**Directive A:**
Convert the records into a JSON list of strings, one string per line, starting at the line that contains "common name: Soapberry" and ending at the last line of the records, and leave out any blank lines.

Thanks for your help in advance.
You could use Series.apply:
import pandas as pd
df = pd.DataFrame({'A':['1', '<2', '3']})
df['A'] = df['A'].apply(lambda x: int(x[1:])-1 if x.startswith('<') else int(x))
print(df.dtypes)
# A int64
# dtype: object
yields
print(df)
A
0 1
1 1
2 3
[3 rows x 1 columns]
You can use applymap on the DataFrame and remove the "<" character if it appears in the string:
df.applymap(lambda x: x.replace('<',''))
Here is the output:
A
0 1
1 2
2 3
Here are two other ways of doing this which may be helpful on the go-forward!
from pandas import Series, DataFrame
df = DataFrame({'A':['1', '<2', '3']})
Outputs
df.A.str.strip('<').astype(int)
Out[1]:
0 1
1 2
2 3
And this way would be helpful if you were trying to remove a character in the middle of your number (e.g. if you had a comma or something).
df = DataFrame({'A':['1', '1,002', '3']})
df.A.str.replace(',', '').astype(int)
Outputs
Out[11]:
0 1
1 1002
2 3
Name: A, dtype: int64
>>> import re
>>> df.applymap(lambda x: int(re.sub(r'[^0-9.]', '', x)))
A
0 1
1 2
2 3

**Directive B:**
Write out the pandas discussion word for word, starting at "from pandas import" and ending at "df.A.str.replace(',', '').astype(int)".

Records from a dataset
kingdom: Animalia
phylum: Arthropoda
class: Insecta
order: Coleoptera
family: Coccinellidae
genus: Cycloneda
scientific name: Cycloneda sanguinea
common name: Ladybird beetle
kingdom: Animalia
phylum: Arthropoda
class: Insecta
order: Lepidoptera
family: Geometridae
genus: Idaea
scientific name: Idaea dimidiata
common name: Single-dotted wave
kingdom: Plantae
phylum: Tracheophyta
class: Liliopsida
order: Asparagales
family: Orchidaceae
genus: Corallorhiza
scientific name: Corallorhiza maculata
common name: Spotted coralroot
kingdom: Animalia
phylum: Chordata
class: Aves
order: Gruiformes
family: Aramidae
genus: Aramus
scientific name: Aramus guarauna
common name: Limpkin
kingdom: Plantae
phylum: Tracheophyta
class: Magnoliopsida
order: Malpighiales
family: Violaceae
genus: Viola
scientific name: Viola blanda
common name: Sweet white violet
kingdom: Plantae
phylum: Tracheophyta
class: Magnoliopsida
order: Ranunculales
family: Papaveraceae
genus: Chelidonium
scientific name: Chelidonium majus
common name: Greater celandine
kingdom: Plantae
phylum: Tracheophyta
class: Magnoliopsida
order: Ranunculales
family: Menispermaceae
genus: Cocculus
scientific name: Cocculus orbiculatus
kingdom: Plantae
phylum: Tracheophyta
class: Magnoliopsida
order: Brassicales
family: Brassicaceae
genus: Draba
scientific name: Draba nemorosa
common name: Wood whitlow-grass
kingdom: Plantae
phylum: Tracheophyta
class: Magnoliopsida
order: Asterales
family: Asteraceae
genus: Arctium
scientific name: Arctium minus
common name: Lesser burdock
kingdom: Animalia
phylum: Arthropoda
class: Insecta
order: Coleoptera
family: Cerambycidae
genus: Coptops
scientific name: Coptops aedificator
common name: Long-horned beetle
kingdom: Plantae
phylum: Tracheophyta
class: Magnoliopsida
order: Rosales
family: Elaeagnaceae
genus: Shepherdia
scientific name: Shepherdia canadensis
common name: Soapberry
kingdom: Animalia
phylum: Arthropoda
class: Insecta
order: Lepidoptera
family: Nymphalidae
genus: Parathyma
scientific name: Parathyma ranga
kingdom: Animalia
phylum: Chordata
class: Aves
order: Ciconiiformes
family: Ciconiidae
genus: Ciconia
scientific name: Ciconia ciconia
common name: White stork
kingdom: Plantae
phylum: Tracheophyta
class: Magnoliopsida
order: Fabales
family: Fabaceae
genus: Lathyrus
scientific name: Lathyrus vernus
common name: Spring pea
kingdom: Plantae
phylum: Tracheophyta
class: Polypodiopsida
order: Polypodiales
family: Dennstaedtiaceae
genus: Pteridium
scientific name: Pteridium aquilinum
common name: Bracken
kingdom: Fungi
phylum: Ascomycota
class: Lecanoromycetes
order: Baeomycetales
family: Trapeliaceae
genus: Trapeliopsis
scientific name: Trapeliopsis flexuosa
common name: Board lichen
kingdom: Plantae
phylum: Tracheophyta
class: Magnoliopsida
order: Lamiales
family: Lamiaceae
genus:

**Written response A:**
[
  "common name: Soapberry",
  "kingdom: Animalia",
  "phylum: Arthropoda",
  "class: Insecta",
  "order: Lepidoptera",
  "family: Nymphalidae",
  "genus: Parathyma",
  "scientific name: Parathyma ranga",
  "kingdom: Animalia",
  "phylum: Chordata",
  "class: Aves",
  "order: Ciconiiformes",
  "family: Ciconiidae",
  "genus: Ciconia",
  "scientific name: Ciconia ciconia",
  "common name: White stork",
  "kingdom: Plantae",
  "phylum: Tracheophyta",
  "class: Magnoliopsida",
  "order: Fabales",
  "family: Fabaceae",
  "genus: Lathyrus",
  "scientific name: Lathyrus vernus",
  "common name: Spring pea",
  "kingdom: Plantae",
  "phylum: Tracheophyta",
  "class: Polypodiopsida",
  "order: Polypodiales",
  "family: Dennstaedtiaceae",
  "genus: Pteridium",
  "scientific name: Pteridium aquilinum",
  "common name: Bracken",
  "kingdom: Fungi",
  "phylum: Ascomycota",
  "class: Lecanoromycetes",
  "order: Baeomycetales",
  "family: Trapeliaceae",
  "genus: Trapeliopsis",
  "scientific name: Trapeliopsis flexuosa",
  "common name: Board lichen",
  "kingdom: Plantae",
  "phylum: Tracheophyta",
  "class: Magnoliopsida",
  "order: Lamiales",
  "family: Lamiaceae",
  "genus:"
]

**Written response B:**
from pandas import Series, DataFrame
df = DataFrame({'A':['1', '<2', '3']})
Outputs
df.A.str.strip('<').astype(int)
Out[1]:
0 1
1 2
2 3
And this way would be helpful if you were trying to remove a character in the middle of your number (e.g. if you had a comma or something).
df = DataFrame({'A':['1', '1,002', '3']})
df.A.str.replace(',', '').astype(int)